La consapevolezza l’aveva sommersa come una valanga: non poteva fare nulla per fermarlo. Essere Spider-man, aiutare gli altri, era la sua scelta, la sua responsabilità, come l’aveva chiamata lui, con un tono solenne che le aveva ricordato quello di Ben. È quello che in fondo ha sempre pensato anche lei: Peter è la sua responsabilità, l’unico motivo per cui è andata avanti dopo aver perso Ben.
Non può rinchiuderlo in una campana di vetro solo perché ha paura di perderlo.
Così alla fine aveva deciso di lasciargli fare ciò che voleva… con l’aggiunta di alcune regole ferree e la stretta sorveglianza di Tony. May si era abituata a vivere con un connubio di orgoglio, angoscia e senso di colpa ogni volta che vedeva Spider-man uscire dalla finestra per andare a fare il proprio dovere.

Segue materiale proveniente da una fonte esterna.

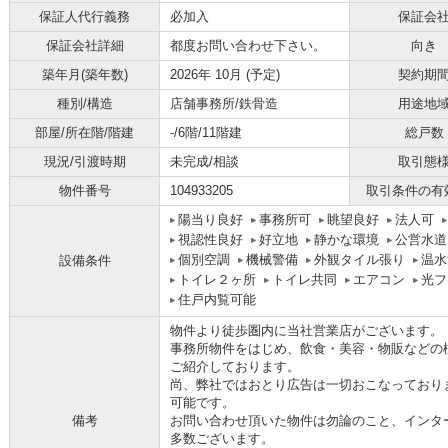
保証人代行義務
必加入
保証会
保証会社詳細
都度お問い合わせ下さい。
向き
築年月(築年数)
2026年 10月 (予定)
契約期
種別/構造
店舗事務所/鉄骨造
用途地
部屋/所在階/階建
-/6階/11階建
総戸数
現況/引渡時期
未完成/相談
取引態
物件番号
104933205
取引条件の有
陽当り良好
事務所可
眺望良好
法人可
視認性良好
好立地
静かな環境
公営水道
個別空調
機械警備
外観タイル張り
温水
設備条件
トイレ２ヶ所
トイレ共同
エアコン
光フ
住戸内覧可能
物件より徒歩圏内に当社営業店がございます。
事務所物件をはじめ、飲食・美容・物販などの
ご紹介しております。
尚、弊社ではおとり広告は一切おこなっており
可能です。
備考
お問い合わせ頂いた物件は勿論のこと、インタ
多数ございます。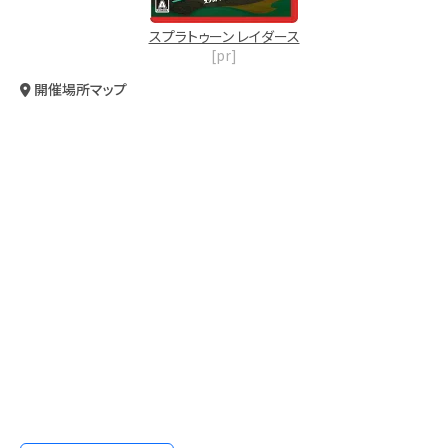
スプラトゥーン レイダース
[pr]
開催場所マップ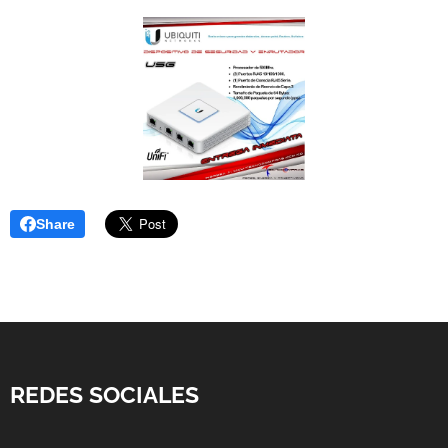
Share
REDES SOCIALES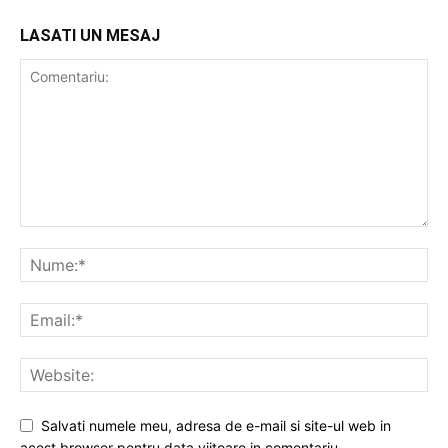
LASATI UN MESAJ
Salvati numele meu, adresa de e-mail si site-ul web in
acest browser pentru data viitoare in comentariu.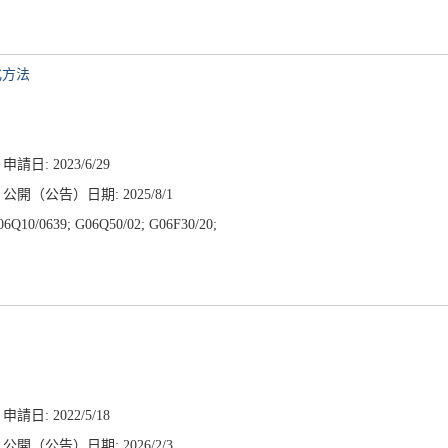
化方法
申請日: 2023/6/29
公開（公告）日期: 2025/8/1
Q10/0639; G06Q50/02; G06F30/20;
申請日: 2022/5/18
公開（公告）日期: 2026/2/3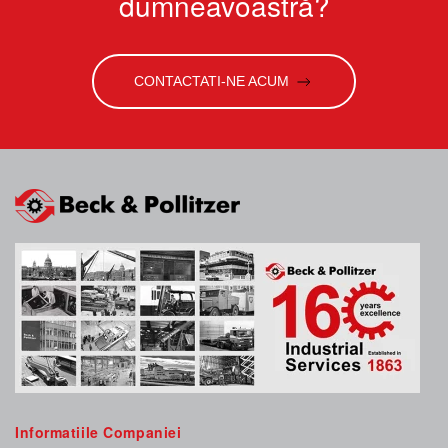
dumneavoastră?
CONTACTATI-NE ACUM
Informatiile Companiei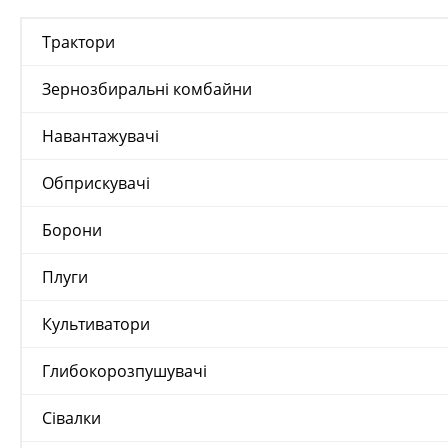
Трактори
Зернозбиральні комбайни
Навантажувачі
Обприскувачі
Борони
Плуги
Культиватори
Глибокорозпушувачі
Сівалки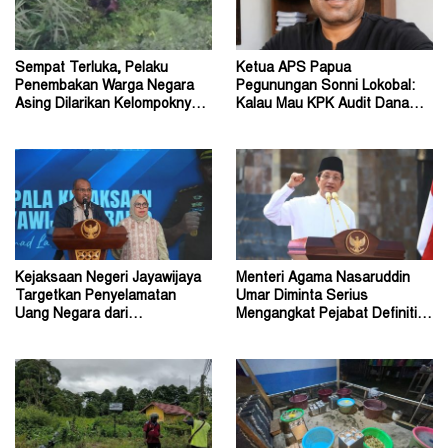
Sempat Terluka, Pelaku
Ketua APS Papua
Penembakan Warga Negara
Pegunungan Sonni Lokobal:
Asing Dilarikan Kelompoknya
Kalau Mau KPK Audit Dana
ke Dalam Hutan
Otsus Seluruh Tanah Papua
Kejaksaan Negeri Jayawijaya
Menteri Agama Nasaruddin
Targetkan Penyelamatan
Umar Diminta Serius
Uang Negara dari
Mengangkat Pejabat Definitif
Penanganan Perkara Korupsi
Dirjen Bimas Katolik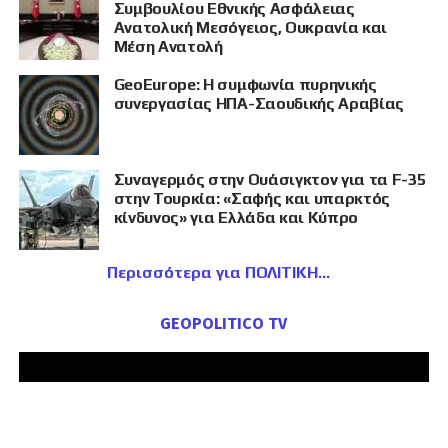
Συμβουλίου Εθνικής Ασφάλειας
Ανατολική Μεσόγειος, Ουκρανία και
Μέση Ανατολή
GeoEurope: Η συμφωνία πυρηνικής
συνεργασίας ΗΠΑ-Σαουδικής Αραβίας
Συναγερμός στην Ουάσιγκτον για τα F-35
στην Τουρκία: «Σαφής και υπαρκτός
κίνδυνος» για Ελλάδα και Κύπρο
Περισσότερα για ΠΟΛΙΤΙΚΗ
GEOPOLITICO TV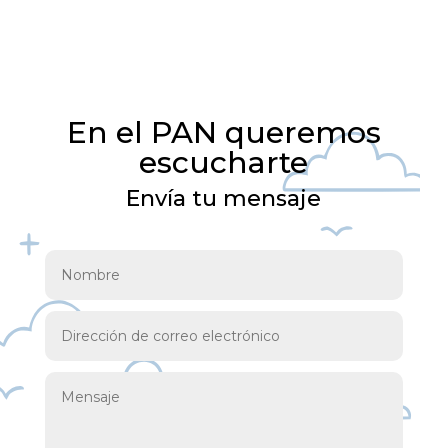
En el PAN queremos
escucharte
Envía tu mensaje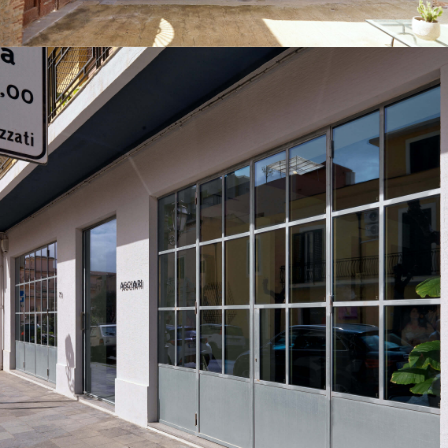
Villa M
Infissi: sistema in alluminio a taglio termico Schuco AWS/ADS
65
Finitura alluminio: NOIR 100
Finitura accessori: NOIR 100 in tinta con gli infissi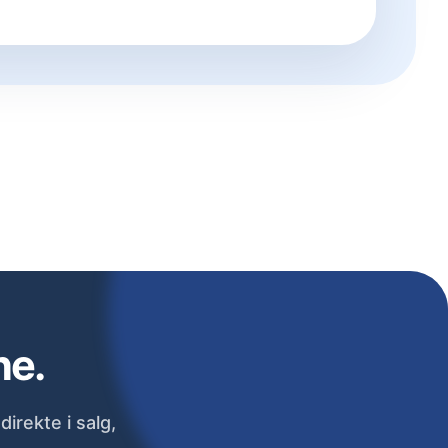
ne.
irekte i salg,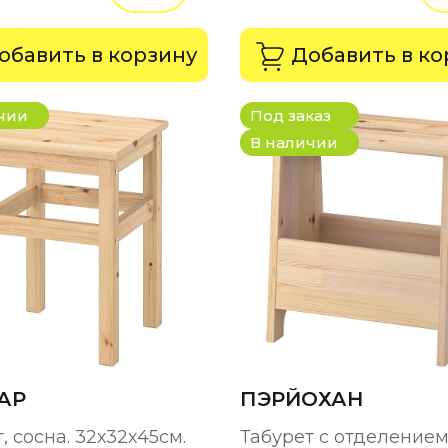
обавить в корзину
Добавить в ко
чии
Под заказ
В наличии
АР
ПЭРЙОХАН
, сосна. 32х32х45см.
Табурет с отделение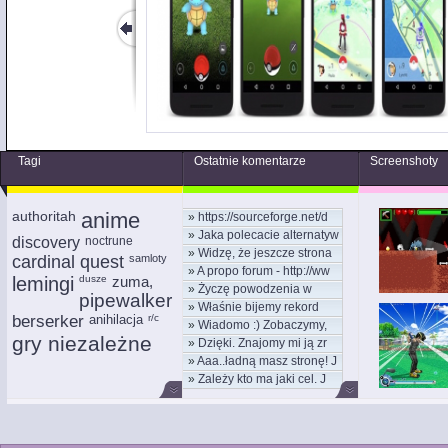
Tagi
Ostatnie komentarze
Screenshoty
authoritah
anime
»
https://sourceforge.net/d
»
Jaka polecacie alternatyw
discovery
noctrune
»
Widzę, że jeszcze strona
cardinal quest
samloty
»
A propo forum - http://ww
lemingi
dusze
zuma,
»
Życzę powodzenia w
pipewalker
»
Właśnie bijemy rekord
nowym
berserker
anihilacja
r/c
»
Wiadomo :) Zobaczymy,
kom
gry niezależne
»
Dzięki. Znajomy mi ją zr
moż
»
Aaa..ładną masz stronę! J
»
Zależy kto ma jaki cel. J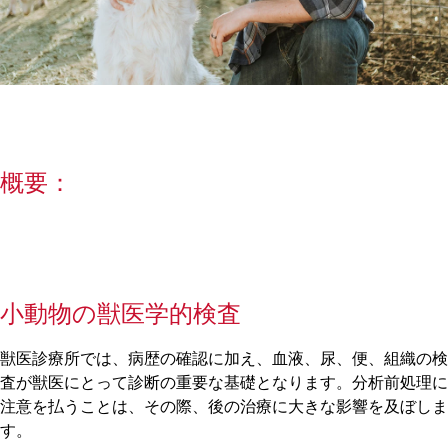
概要：
小動物の獣医学的検査
獣医診療所では、病歴の確認に加え、血液、尿、便、組織の検
査が獣医にとって診断の重要な基礎となります。分析前処理に
注意を払うことは、その際、後の治療に大きな影響を及ぼしま
す。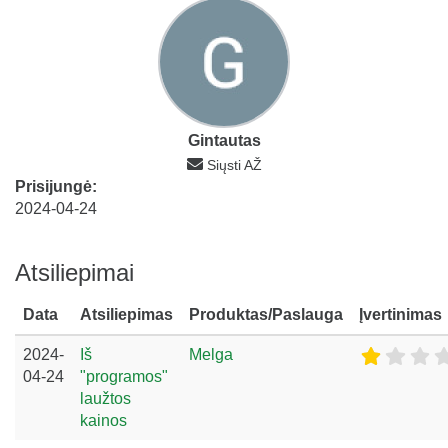
Gintautas
Siųsti AŽ
Prisijungė:
2024-04-24
Atsiliepimai
Data
Atsiliepimas
Produktas/Paslauga
Įvertinimas
2024-
Iš
Melga
04-24
"programos"
laužtos
kainos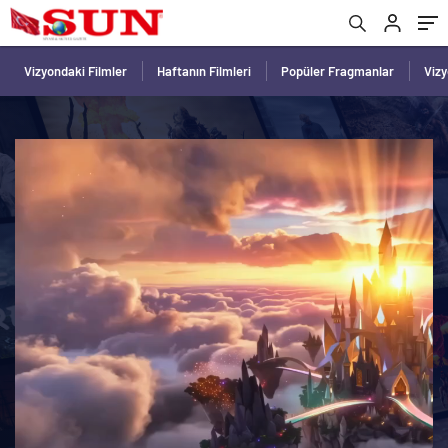
Vizyondaki Filmler
Haftanın Filmleri
Popüler Fragmanlar
Viz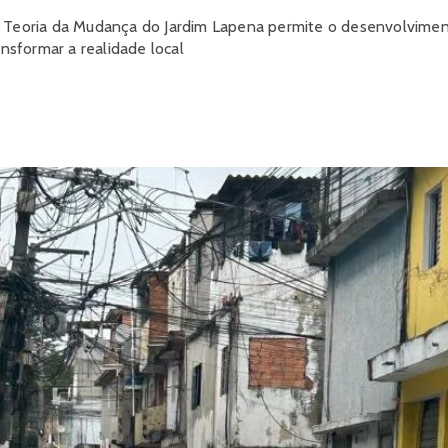
a Teoria da Mudança do Jardim Lapena permite o desenvolvimen
ansformar a realidade local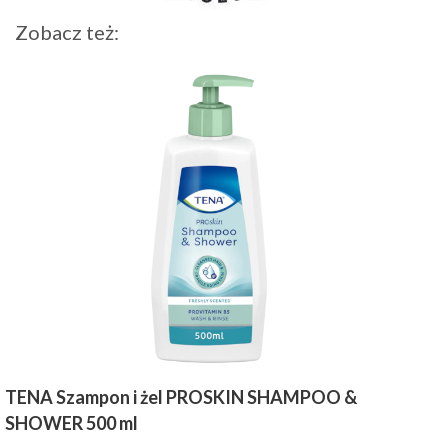
Zobacz też:
TENA Szampon i żel PROSKIN SHAMPOO &
SHOWER 500 ml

E Ben, Ben sarebbe stato fiero di chi Peter era diventato.


Buona sera :)
Ho provato a immaginare come May abbia inizialmente gestito l'iniziale situazione Spider-man, visto che non ce lo hanno mostrato nei film. Io mi immagino che all'inizio abbia opposto resistenza: Ben è morto cercando di aiutare il prossimo ed è quello che sta facendo anche Peter. Credo che May sia potuta essere giustamente terrorizzata dall'intera situazione. 
Spero sia venuto fuori qualcosa di vostro gradimento.